YOUR GOAL: Reproduce the mailing list post on `<*>` for Data.Sequence word for word, everything from "All right! It's" down to "of consciousness rambling.".

QUOTED PASSAGE:
□ □ □ □ □

[Haskell-cafe] <*> for Data.Sequence: mission accomplished

David Feuer david.feuer at gmail.com
Fri Dec 19 21:02:46 UTC 2014


All right! It's taken a long time, but I finally managed to write a
nice implementation of `<*>` for `Data.Sequence`! It looks nothing
like my original concept, but it accomplishes my incremental
performance goals while also being a little better than the current
implementation when forcing the whole result. Anyone interested can
see the code in the `ap` branch of treeowl/containers on GitHub. There
are still some ugly special cases for sufficiently small
arguments--any ideas for changing that would be most welcome.

Many thanks to Joachim Breitner for helping implement an earlier
approach, to Ross Paterson for coming up with a solution to a previous
formulation of the problem (thus helping me understand that I had
asked the wrong question), and to Carter Schonwald for putting up with
my stream of consciousness rambling.

On Sun, Nov 23, 2014 at 12:07 AM, David Feuer <david.feuer at gmail.com> wrote:
> OK, sorry for the flood of posts, but I think I've found a way to make that
> work. Specifically, I think I can write a three-Seq append that takes the
> total size and uses it to be as lazy as possible in the second of the three
> Seqs. I'm still working out the details, but I think it will work. It does
> the (possibly avoidable) rebuilding, but I *think* it's at least
> asymptotically optimal. Of course, if Ross Paterson can find something more
> efficient, that'd be even better.

□ □ □ □ □

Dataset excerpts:
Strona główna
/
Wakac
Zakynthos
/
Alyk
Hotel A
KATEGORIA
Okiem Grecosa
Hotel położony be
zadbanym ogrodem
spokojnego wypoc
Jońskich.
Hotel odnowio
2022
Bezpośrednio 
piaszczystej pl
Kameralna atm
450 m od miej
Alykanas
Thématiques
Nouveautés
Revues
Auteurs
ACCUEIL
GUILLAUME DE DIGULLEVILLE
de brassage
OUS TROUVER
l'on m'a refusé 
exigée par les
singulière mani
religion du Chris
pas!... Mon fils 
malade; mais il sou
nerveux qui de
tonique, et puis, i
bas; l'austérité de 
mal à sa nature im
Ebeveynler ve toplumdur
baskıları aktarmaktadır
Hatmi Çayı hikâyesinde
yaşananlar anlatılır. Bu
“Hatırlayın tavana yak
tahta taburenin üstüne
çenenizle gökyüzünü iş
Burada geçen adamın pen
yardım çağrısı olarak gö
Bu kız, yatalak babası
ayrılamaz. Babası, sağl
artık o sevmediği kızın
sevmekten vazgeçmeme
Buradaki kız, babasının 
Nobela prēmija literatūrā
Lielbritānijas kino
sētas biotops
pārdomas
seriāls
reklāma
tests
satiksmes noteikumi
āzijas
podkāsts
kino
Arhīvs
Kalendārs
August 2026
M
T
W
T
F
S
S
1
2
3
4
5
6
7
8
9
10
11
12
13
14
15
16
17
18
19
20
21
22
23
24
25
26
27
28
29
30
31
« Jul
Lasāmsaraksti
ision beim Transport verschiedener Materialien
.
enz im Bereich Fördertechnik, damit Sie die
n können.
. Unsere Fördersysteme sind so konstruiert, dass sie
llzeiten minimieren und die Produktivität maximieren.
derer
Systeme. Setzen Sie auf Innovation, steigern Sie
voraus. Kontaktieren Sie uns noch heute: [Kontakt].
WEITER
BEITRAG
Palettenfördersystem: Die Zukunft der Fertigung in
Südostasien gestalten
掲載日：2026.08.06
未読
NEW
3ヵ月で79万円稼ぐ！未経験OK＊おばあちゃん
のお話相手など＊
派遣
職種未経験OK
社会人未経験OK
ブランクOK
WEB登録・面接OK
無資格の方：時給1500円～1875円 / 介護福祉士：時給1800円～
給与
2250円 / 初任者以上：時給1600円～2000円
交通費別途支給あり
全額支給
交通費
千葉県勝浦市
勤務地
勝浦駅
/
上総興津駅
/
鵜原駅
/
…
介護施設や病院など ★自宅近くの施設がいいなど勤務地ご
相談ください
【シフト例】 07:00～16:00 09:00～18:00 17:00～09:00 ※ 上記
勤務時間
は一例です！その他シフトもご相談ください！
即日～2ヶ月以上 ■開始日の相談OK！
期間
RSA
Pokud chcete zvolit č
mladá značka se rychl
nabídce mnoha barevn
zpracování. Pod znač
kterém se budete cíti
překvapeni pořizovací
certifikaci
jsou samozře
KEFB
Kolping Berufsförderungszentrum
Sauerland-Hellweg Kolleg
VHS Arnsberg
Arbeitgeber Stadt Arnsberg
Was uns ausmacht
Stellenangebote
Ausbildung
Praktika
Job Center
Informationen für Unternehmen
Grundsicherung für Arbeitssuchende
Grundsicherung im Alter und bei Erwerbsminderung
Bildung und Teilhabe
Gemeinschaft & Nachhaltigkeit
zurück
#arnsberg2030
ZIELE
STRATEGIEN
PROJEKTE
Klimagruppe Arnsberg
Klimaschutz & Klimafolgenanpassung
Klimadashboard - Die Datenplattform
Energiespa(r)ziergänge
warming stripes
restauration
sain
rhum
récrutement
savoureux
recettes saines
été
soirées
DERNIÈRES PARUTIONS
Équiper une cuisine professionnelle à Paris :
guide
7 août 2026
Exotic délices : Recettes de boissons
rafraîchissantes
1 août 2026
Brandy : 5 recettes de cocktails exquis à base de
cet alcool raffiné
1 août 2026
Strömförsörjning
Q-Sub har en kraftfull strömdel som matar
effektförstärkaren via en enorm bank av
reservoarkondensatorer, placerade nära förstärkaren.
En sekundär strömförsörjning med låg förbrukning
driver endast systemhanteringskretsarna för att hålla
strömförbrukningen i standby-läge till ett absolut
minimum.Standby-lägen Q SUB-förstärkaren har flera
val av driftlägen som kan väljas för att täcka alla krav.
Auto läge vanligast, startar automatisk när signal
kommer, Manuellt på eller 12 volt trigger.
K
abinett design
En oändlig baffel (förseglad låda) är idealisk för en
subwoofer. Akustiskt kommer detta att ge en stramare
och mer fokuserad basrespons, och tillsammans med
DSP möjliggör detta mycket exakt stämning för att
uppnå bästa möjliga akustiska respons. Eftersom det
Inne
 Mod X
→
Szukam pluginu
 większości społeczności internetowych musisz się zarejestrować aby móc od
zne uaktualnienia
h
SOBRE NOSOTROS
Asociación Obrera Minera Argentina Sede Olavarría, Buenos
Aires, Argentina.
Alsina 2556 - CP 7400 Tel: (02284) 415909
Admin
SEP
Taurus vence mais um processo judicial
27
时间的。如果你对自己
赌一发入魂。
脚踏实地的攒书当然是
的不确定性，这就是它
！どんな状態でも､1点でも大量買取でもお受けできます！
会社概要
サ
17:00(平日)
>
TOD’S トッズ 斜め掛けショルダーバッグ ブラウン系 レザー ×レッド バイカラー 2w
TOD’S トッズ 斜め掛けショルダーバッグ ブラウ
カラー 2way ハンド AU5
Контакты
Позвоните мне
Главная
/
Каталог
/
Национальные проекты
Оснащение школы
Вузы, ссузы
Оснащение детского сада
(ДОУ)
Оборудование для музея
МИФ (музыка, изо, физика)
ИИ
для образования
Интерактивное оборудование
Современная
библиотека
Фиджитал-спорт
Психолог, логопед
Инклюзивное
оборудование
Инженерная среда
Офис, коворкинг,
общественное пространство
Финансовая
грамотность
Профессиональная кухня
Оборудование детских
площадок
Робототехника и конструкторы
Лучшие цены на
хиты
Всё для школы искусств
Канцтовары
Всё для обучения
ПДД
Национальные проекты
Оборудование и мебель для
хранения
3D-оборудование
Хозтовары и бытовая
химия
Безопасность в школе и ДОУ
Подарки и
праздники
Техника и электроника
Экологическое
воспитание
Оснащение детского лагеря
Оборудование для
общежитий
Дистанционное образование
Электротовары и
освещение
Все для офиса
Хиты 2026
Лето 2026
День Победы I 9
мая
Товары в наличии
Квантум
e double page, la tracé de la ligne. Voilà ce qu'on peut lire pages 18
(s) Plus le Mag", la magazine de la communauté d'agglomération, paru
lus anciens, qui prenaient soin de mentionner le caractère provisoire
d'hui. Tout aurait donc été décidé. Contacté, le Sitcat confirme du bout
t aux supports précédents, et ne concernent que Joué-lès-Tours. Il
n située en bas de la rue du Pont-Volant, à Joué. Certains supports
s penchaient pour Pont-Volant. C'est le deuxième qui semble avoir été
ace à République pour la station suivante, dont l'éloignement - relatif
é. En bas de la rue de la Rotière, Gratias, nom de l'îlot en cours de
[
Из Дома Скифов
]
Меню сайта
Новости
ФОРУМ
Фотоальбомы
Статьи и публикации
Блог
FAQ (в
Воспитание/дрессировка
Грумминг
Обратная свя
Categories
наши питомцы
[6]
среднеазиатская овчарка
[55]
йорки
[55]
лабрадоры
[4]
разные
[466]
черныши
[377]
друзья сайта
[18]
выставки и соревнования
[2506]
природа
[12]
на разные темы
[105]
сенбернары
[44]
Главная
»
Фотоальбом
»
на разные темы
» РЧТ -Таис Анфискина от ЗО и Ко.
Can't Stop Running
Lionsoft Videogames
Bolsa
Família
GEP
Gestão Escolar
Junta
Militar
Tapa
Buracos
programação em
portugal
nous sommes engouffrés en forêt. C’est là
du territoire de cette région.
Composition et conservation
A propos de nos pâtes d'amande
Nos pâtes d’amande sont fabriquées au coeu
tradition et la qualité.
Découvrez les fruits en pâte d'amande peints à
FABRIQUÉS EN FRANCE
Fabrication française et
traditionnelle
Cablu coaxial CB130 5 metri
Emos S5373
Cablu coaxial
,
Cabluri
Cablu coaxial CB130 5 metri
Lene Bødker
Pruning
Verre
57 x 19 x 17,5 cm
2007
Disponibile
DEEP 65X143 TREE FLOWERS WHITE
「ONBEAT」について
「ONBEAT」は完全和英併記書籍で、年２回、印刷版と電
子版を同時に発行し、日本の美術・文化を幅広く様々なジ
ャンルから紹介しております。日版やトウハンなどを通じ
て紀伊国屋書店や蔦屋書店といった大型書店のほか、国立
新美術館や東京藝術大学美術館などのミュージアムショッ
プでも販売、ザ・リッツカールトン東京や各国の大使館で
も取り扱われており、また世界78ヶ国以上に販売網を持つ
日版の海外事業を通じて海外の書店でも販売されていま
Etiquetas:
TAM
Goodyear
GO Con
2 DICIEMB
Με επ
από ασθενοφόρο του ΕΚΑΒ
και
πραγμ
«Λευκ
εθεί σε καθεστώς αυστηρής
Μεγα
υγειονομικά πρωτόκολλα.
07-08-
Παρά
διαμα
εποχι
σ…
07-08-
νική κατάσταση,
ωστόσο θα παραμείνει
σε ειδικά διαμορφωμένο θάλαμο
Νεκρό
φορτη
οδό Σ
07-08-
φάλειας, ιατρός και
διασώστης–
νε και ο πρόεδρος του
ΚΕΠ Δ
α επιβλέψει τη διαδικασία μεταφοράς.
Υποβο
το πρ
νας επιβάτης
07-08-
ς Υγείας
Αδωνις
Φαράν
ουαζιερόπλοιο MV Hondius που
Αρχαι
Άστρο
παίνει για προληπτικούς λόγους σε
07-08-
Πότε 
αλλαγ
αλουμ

□ □ □ □ □

RESULT FOR THIS EXERCISE:
All right! It's taken a long time, but I finally managed to write a
nice implementation of `<*>` for `Data.Sequence`! It looks nothing
like my original concept, but it accomplishes my incremental
performance goals while also being a little better than the current
implementation when forcing the whole result. Anyone interested can
see the code in the `ap` branch of treeowl/containers on GitHub. There
are still some ugly special cases for sufficiently small
arguments--any ideas for changing that would be most welcome.

Many thanks to Joachim Breitner for helping implement an earlier
approach, to Ross Paterson for coming up with a solution to a previous
formulation of the problem (thus helping me understand that I had
asked the wrong question), and to Carter Schonwald for putting up with
my stream of consciousness rambling.